= Given records =
· · · · · · ·

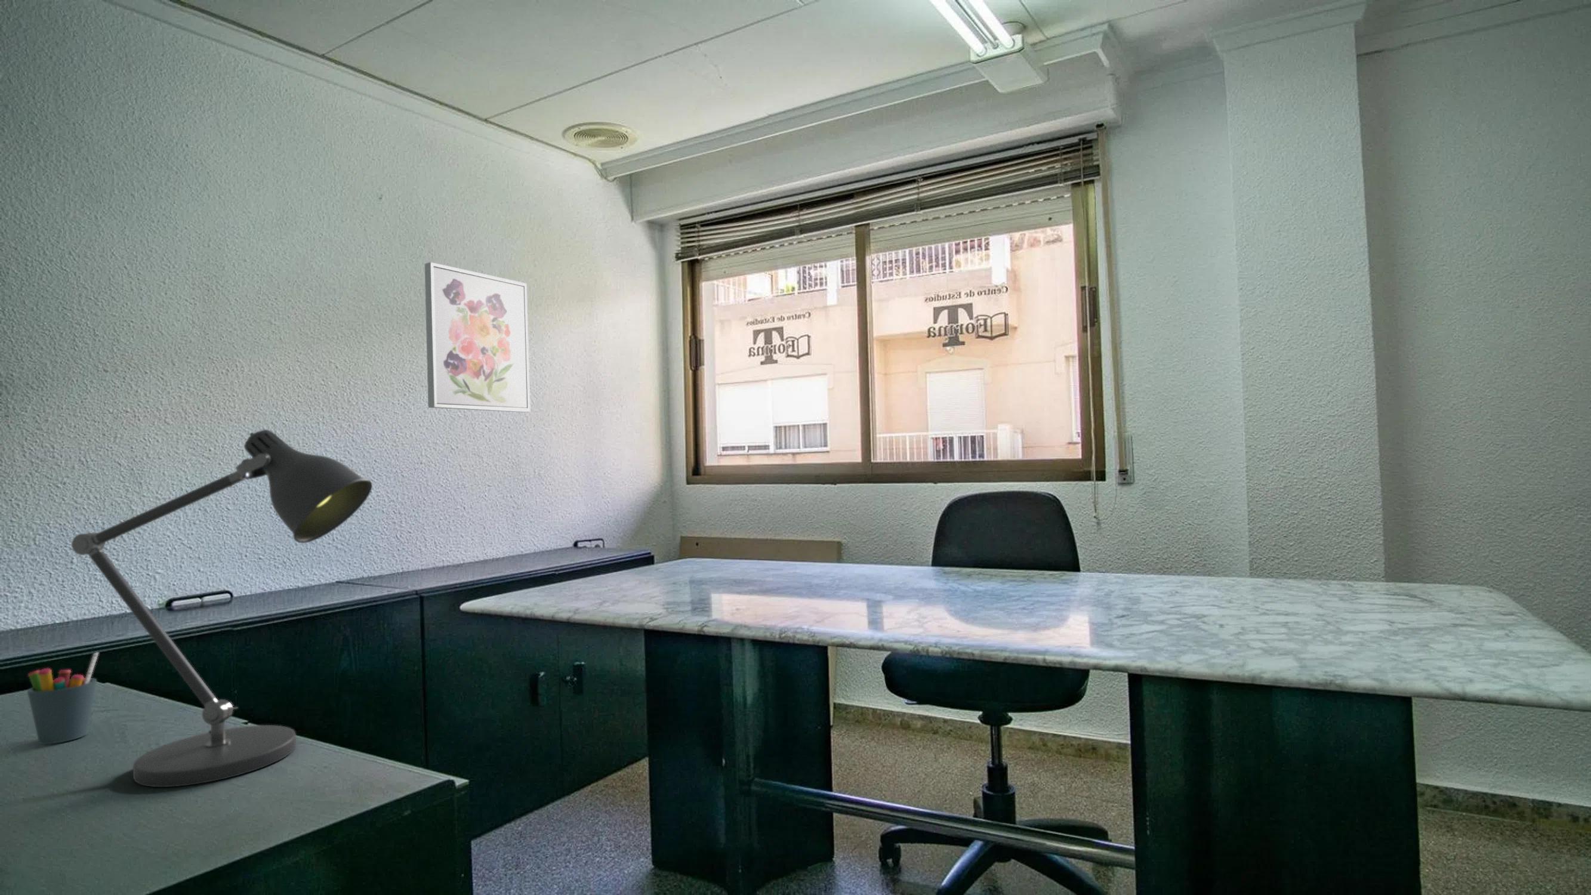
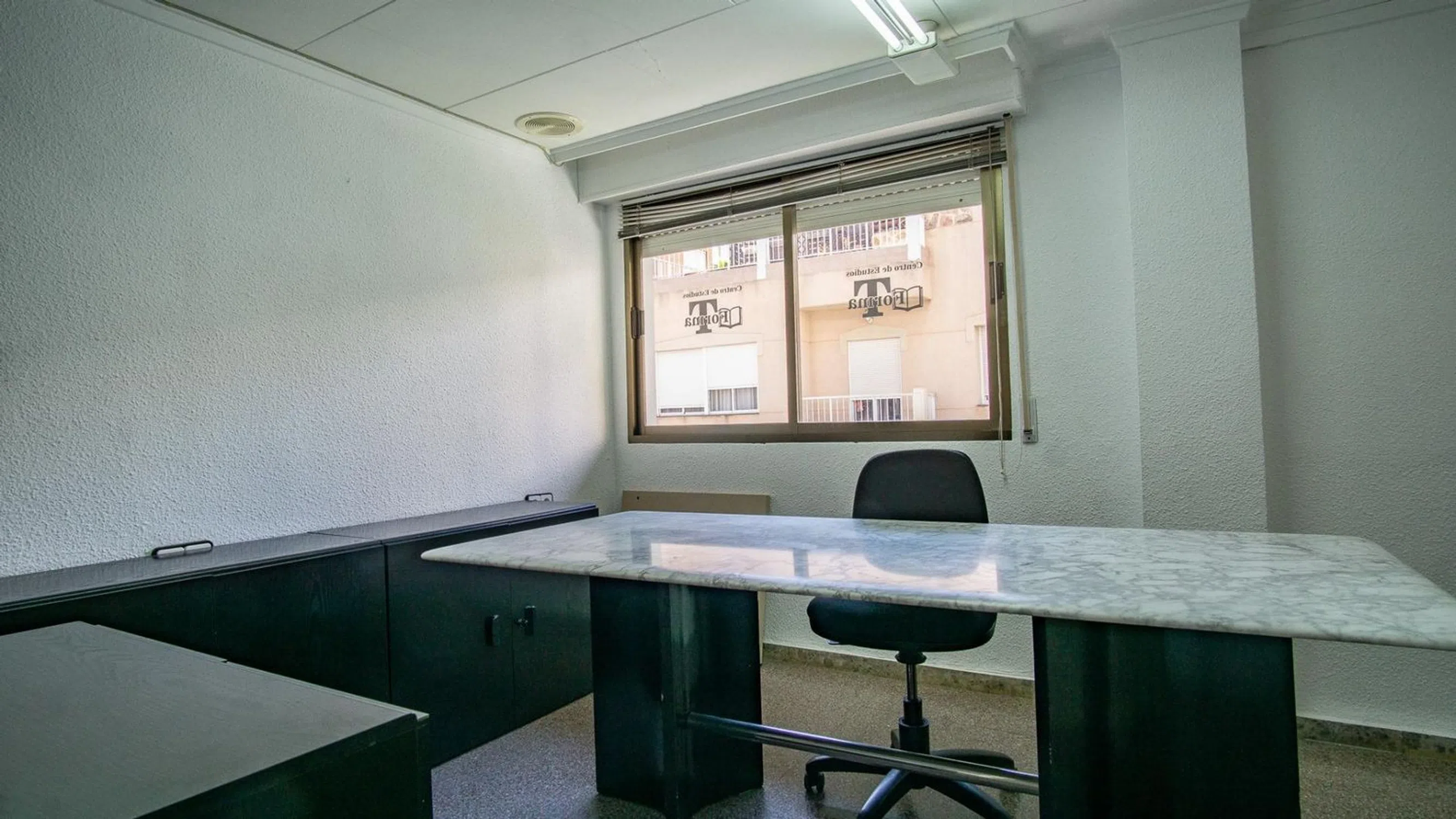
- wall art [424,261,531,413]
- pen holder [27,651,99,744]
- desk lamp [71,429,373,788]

· · · · · · ·

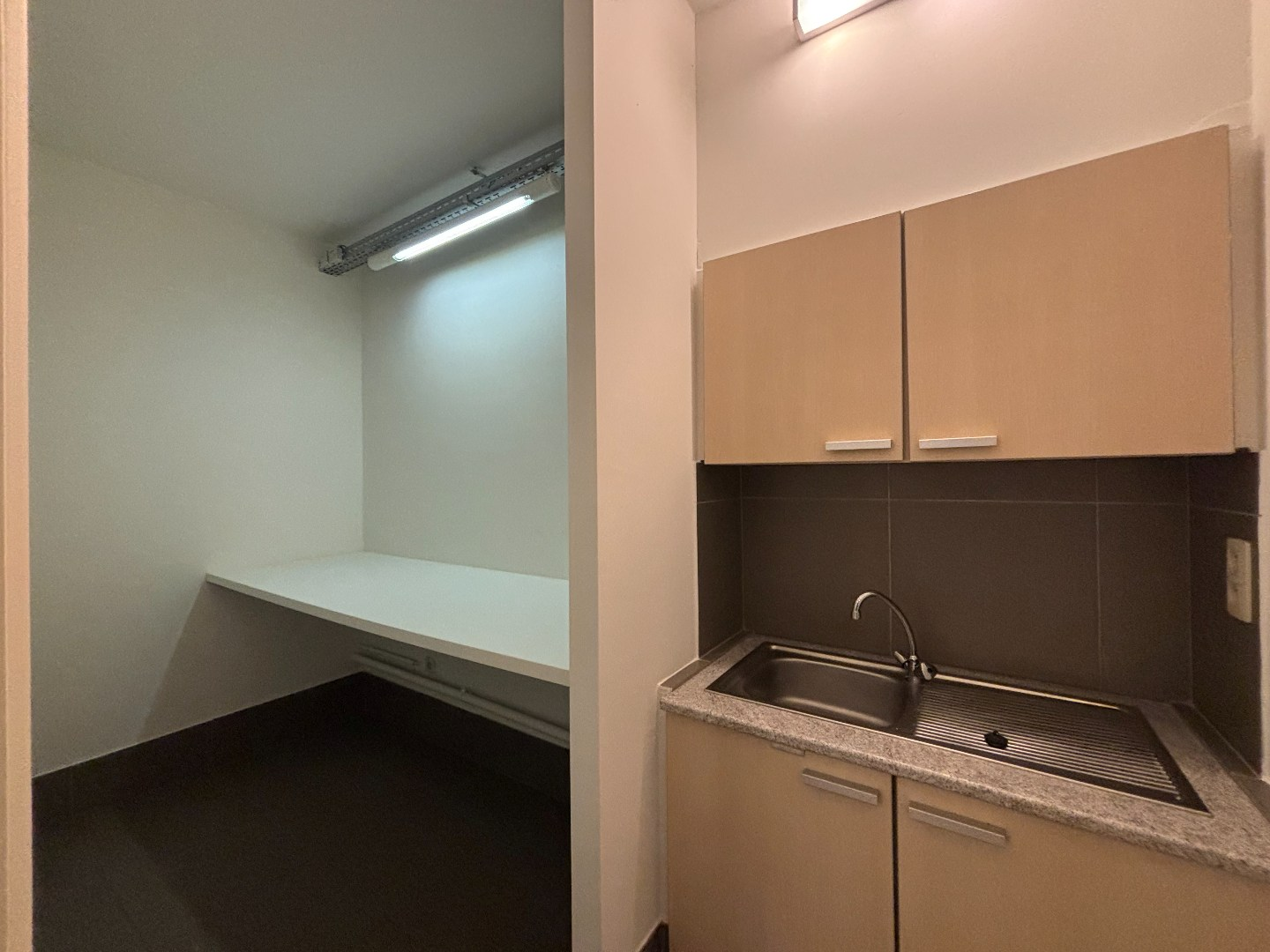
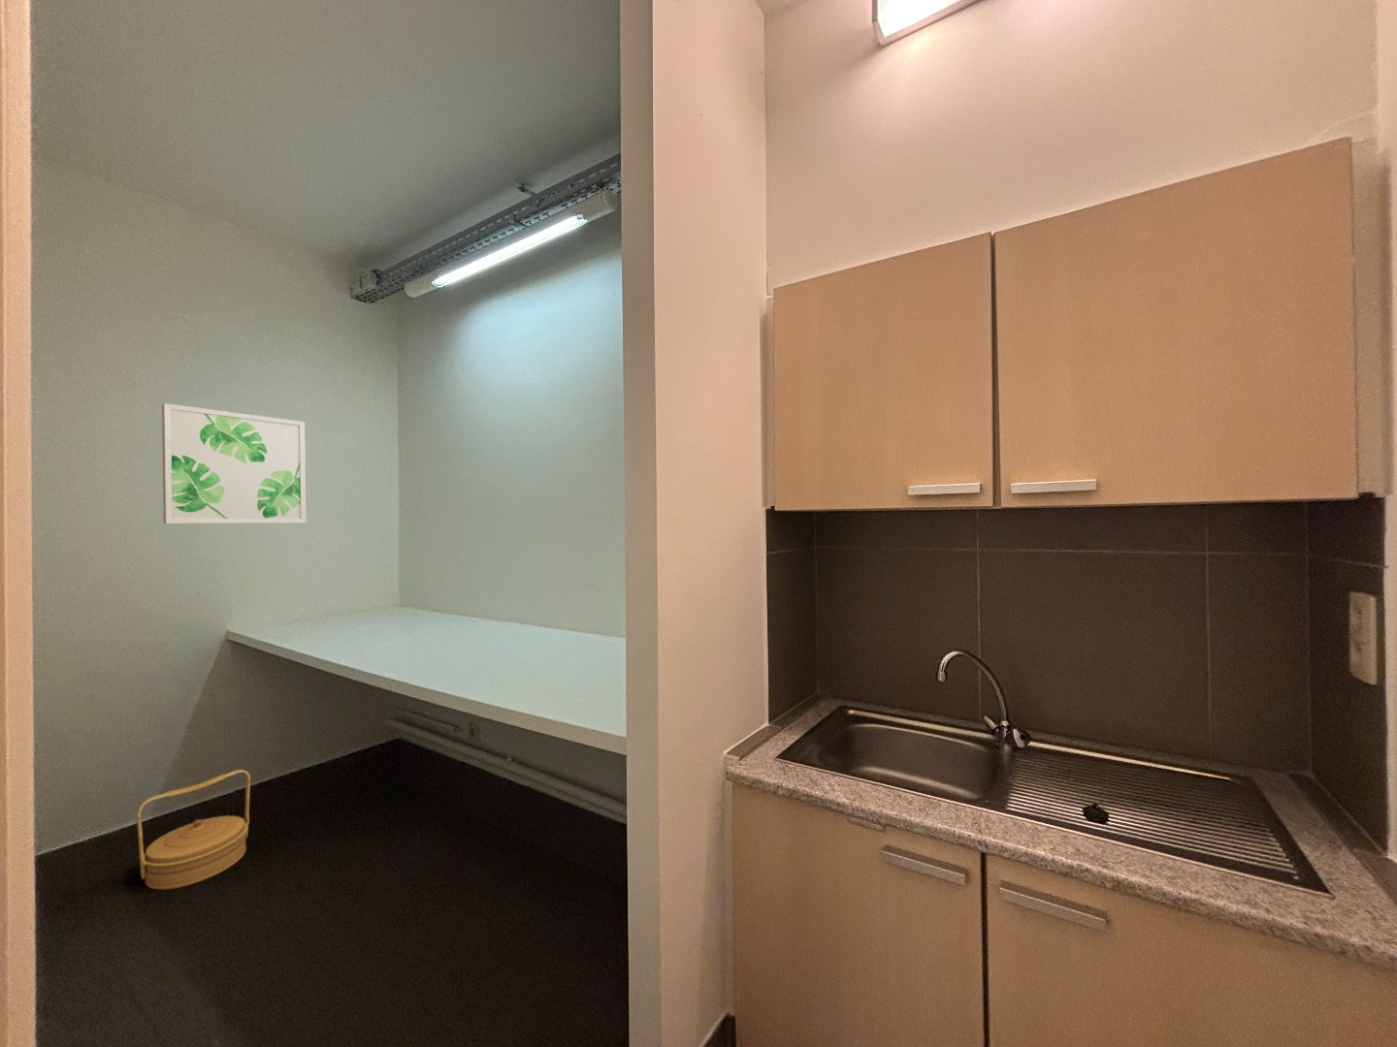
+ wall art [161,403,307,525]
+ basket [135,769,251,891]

· · · · · · ·

= Try it =
From the entries, report every line in which the string "wall" occurs.

= Task answer =
- wall art [424,261,531,413]
+ wall art [161,403,307,525]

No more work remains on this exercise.